▶ _Extract to read_
September 12, 2017

Opioid Talk Focuses On Issues And Solutions

Article origination IPBS-RJC
Jim McClelland speaks to a crowd during a discussion on opioid addiction.  - Jill Sheridan/IPB News

Jim McClelland speaks to a crowd during a discussion on opioid addiction.

Jill Sheridan/IPB News

The opioid epidemic was the topic of a discussion at Purdue University where Indiana’s drug czar, Jim McClelland, lead the talk.

Indiana’s executive director for drug prevention, treatment and enforcement, Jim McClelland was appointed by Gov. Eric Holcomb earlier this year and is tasked to tackle the state’s opioid epidemic.

He says the focus right now is to increase treatment access.

“Few people can recover without treatment,” McClelland says. “Medicated treatment is the gold standard, a combination of medication and behavioral therapy.”

Regenstrief Center for Health Care Engineering or RCHE hosted the discussion attended by public health officials, police, Purdue faculty and people from the community.

RCHE director, Paul Griffin says McClelland understands the complexity of the issue and that there is no one size fits all.

“You can’t address a single component of it, you have to look at it as a system, but that’s hard it takes community engagement and the commitment of a lot of different expertise and background,” says Griffin.

McClelland says stigma still a big issue.

“Everyone is willing to jump in and help recover from a natural disaster,” he says. “Unfortunately not as many are willing to help people recover from an opioid use disorder.”

Gibson says community support is key but everyone has to buy in. He uses Tippecanoe’s new needle exchange program as an example.

“Something that seems as simple as that to and help address this issue turns into a complicated community problem,” says Gibson.

McClelland says Indiana is actually ahead of other states. Recent moves have created five new treatment programs, instituted a Medicaid policy change to cover methadone and established a handful of pilot programs.

▶ _Exercise data_
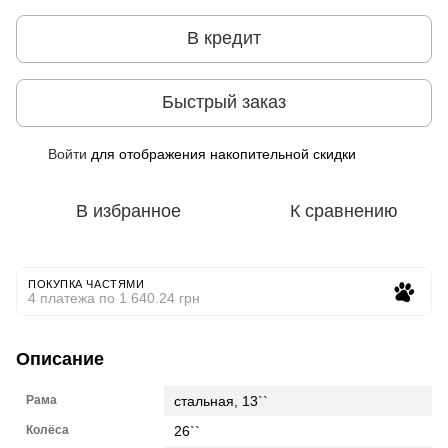
В кредит
Быстрый заказ
Войти
для отображения накопительной скидки
%
В избранное
К сравнению
ПОКУПКА ЧАСТЯМИ
4 платежа по 1 640.24 грн
Описание
Рама
стальная, 13``
Колёса
26``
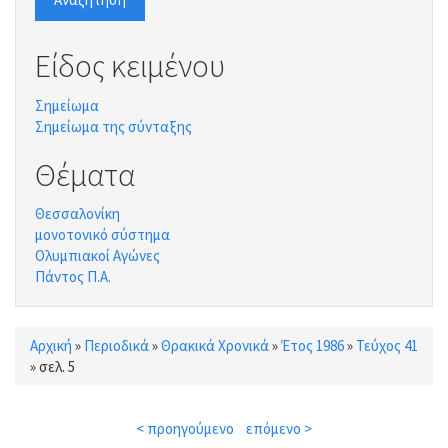
Είδος κειμένου
Σημείωμα
Σημείωμα της σύνταξης
Θέματα
Θεσσαλονίκη
μονοτονικό σύστημα
Ολυμπιακοί Αγώνες
Πάντος Π.Α.
Αρχική
»
Περιοδικά
»
Θρακικά Χρονικά
»
Έτος 1986
»
Τεύχος 41
Είστε εδώ
»
σελ. 5
< προηγούμενο
επόμενο >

▶ _Required action_
Return the part of the opioid discussion article from "The opioid epidemic" up to and including "increase treatment access.", copied word for word.

▶ _Solution to this problem_
The opioid epidemic was the topic of a discussion at Purdue University where Indiana’s drug czar, Jim McClelland, lead the talk.

Indiana’s executive director for drug prevention, treatment and enforcement, Jim McClelland was appointed by Gov. Eric Holcomb earlier this year and is tasked to tackle the state’s opioid epidemic.

He says the focus right now is to increase treatment access.